Its size has doubled in little more than a decade, and now embraces everything from health and waste management to IT, welfare-to-work, training, construction and legal and other consultancy services, not to mention PFI projects which range from simple student accommodation to the training of RAF pilots. According to the study, backed by analysis undertaken by Oxford Economics, the UK now spends a larger share of its gross domestic product on outsourced services of one sort or another than the US, or indeed any other country in the OECD other than Sweden and Australia.

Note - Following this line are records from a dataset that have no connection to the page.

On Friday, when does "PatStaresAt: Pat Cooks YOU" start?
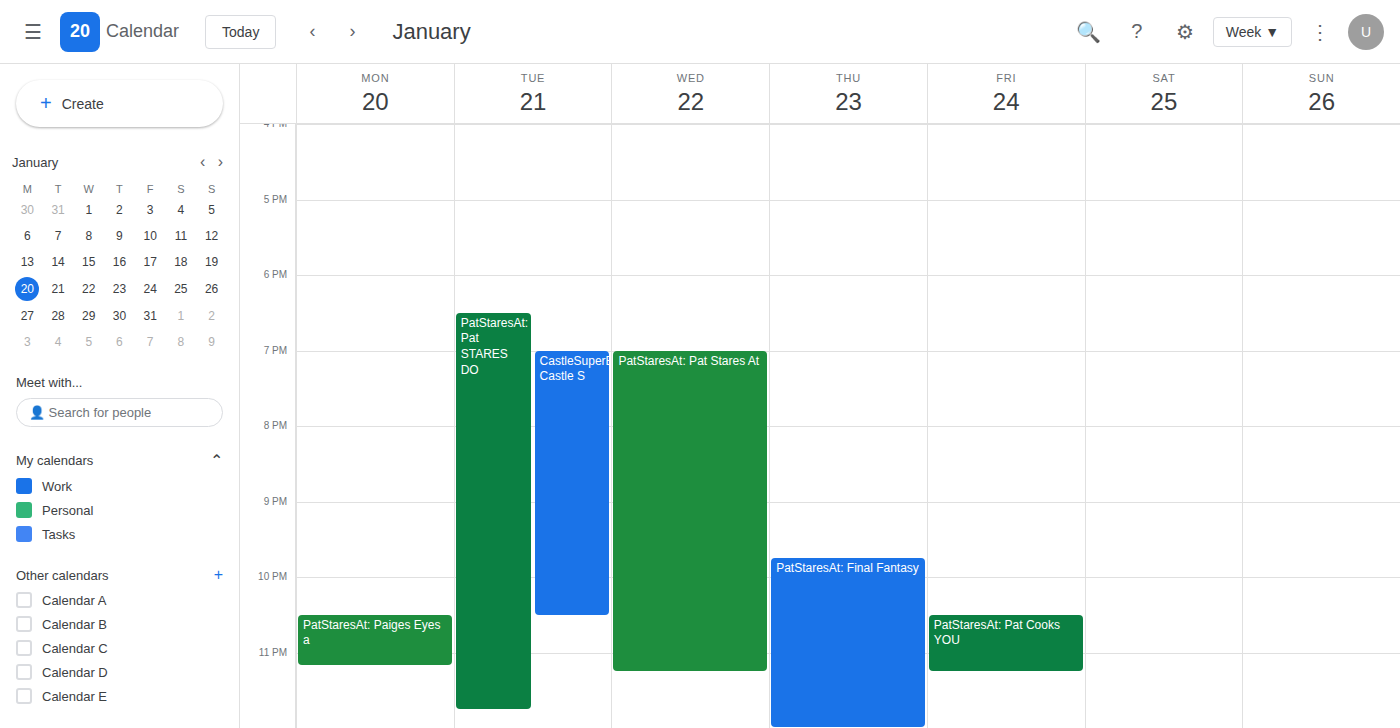
10:30 PMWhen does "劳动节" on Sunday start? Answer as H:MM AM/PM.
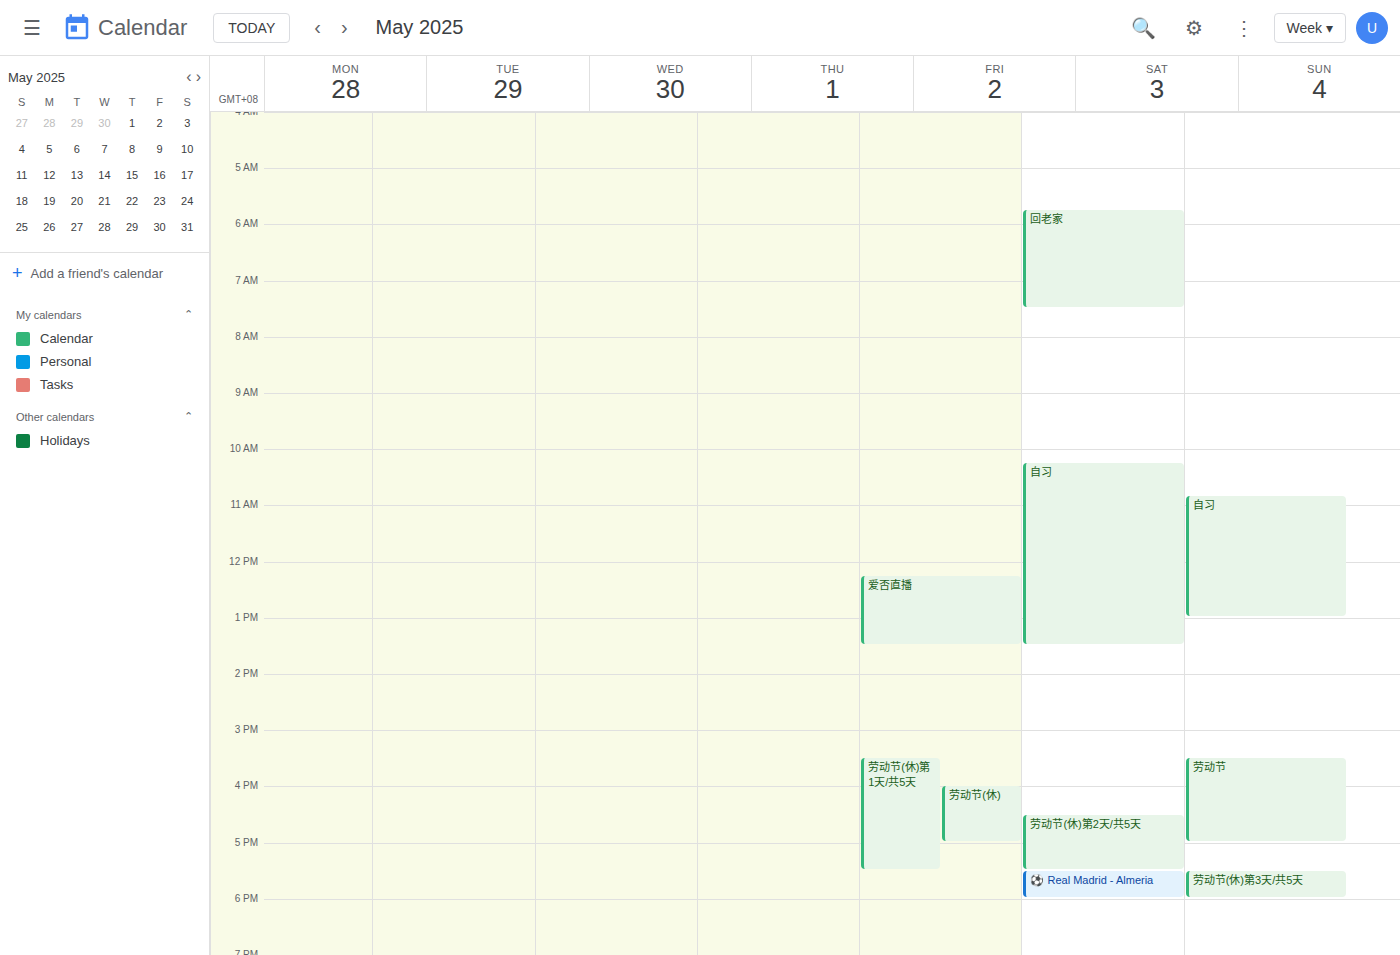
3:30 PMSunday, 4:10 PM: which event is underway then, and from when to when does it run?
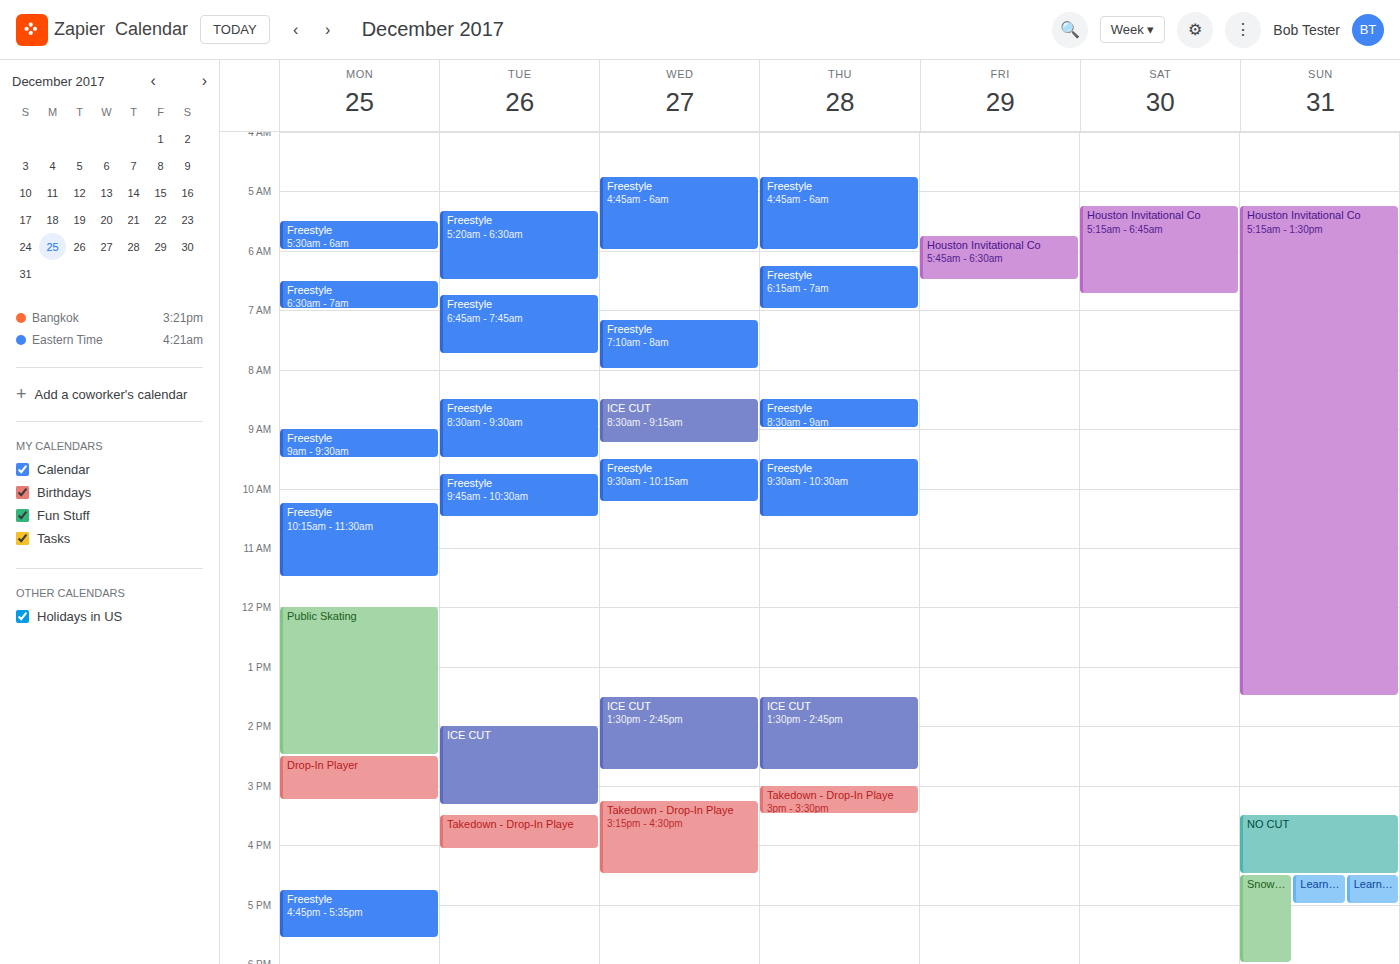
"NO CUT", 3:30 PM to 4:30 PM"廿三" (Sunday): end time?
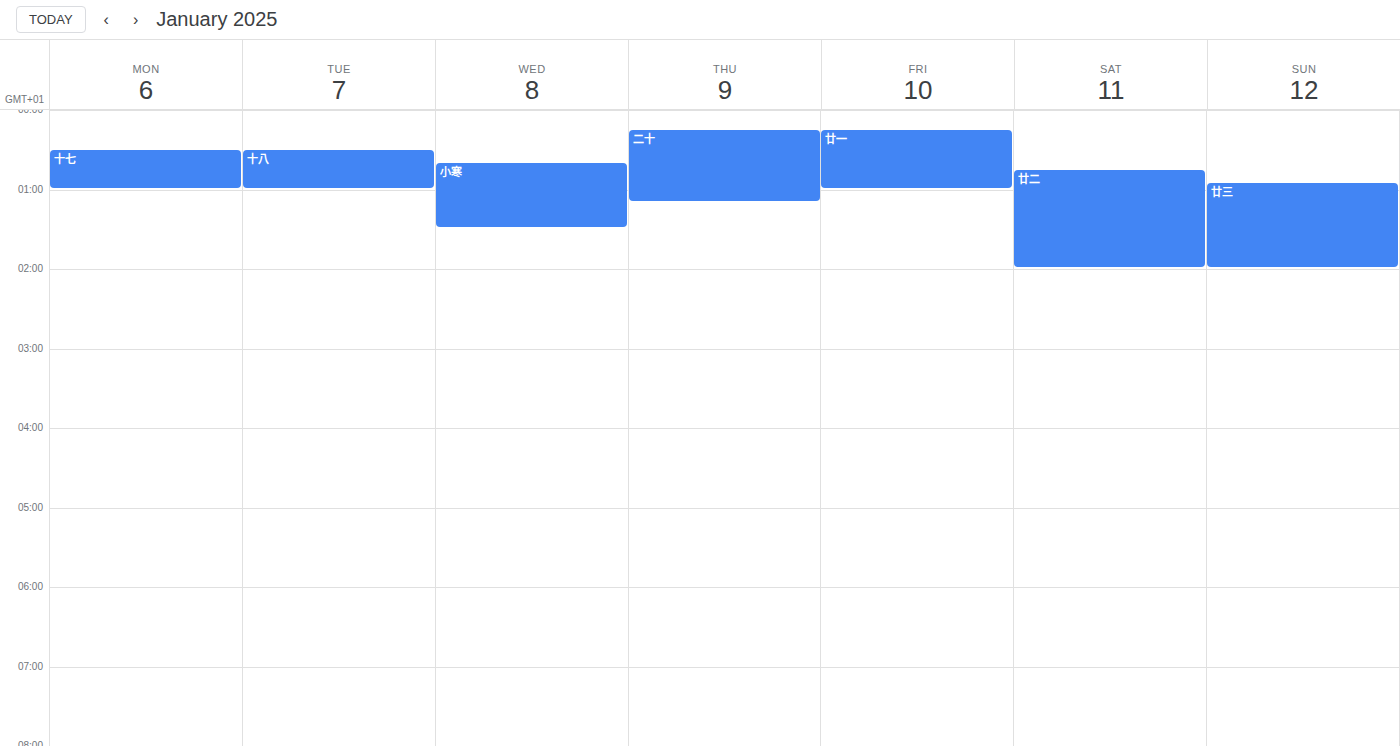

Previous attempts to estimate the size of the market - undertaken for example by the Financial Times, various consultancies such as Kable, and by the CBI - concluded that around a fifth of public services were outsourced. The Julius Review puts the figure higher, at around a third, with the market now worth almost £80bn a year, employing 1.2 million people (almost as many people as the National Health Service), with revenues growing at 7% a year in real terms between 1995/96, before slowing to 3% a year in real terms after 2003-2004.
Different point of view
Reactions to this finding were predictably varied, from a warm welcome from the CBI to one that "the sharks are circling" around public services, from Dave Prentis, the general secretary of Unison, who concluded, entirely rightly, that the object of this exercise was to establish how to make the public services industry work better.
Noting DeAnne Julius' long track record as a private sector economist, Prentis argued that what was needed was "a genuinely independent review of the public services industry", one that asks whether its increasing role is genuinely in the interests of the taxpayer or public service users, rather than one "simply asking what would make the lives of multinational companies easier".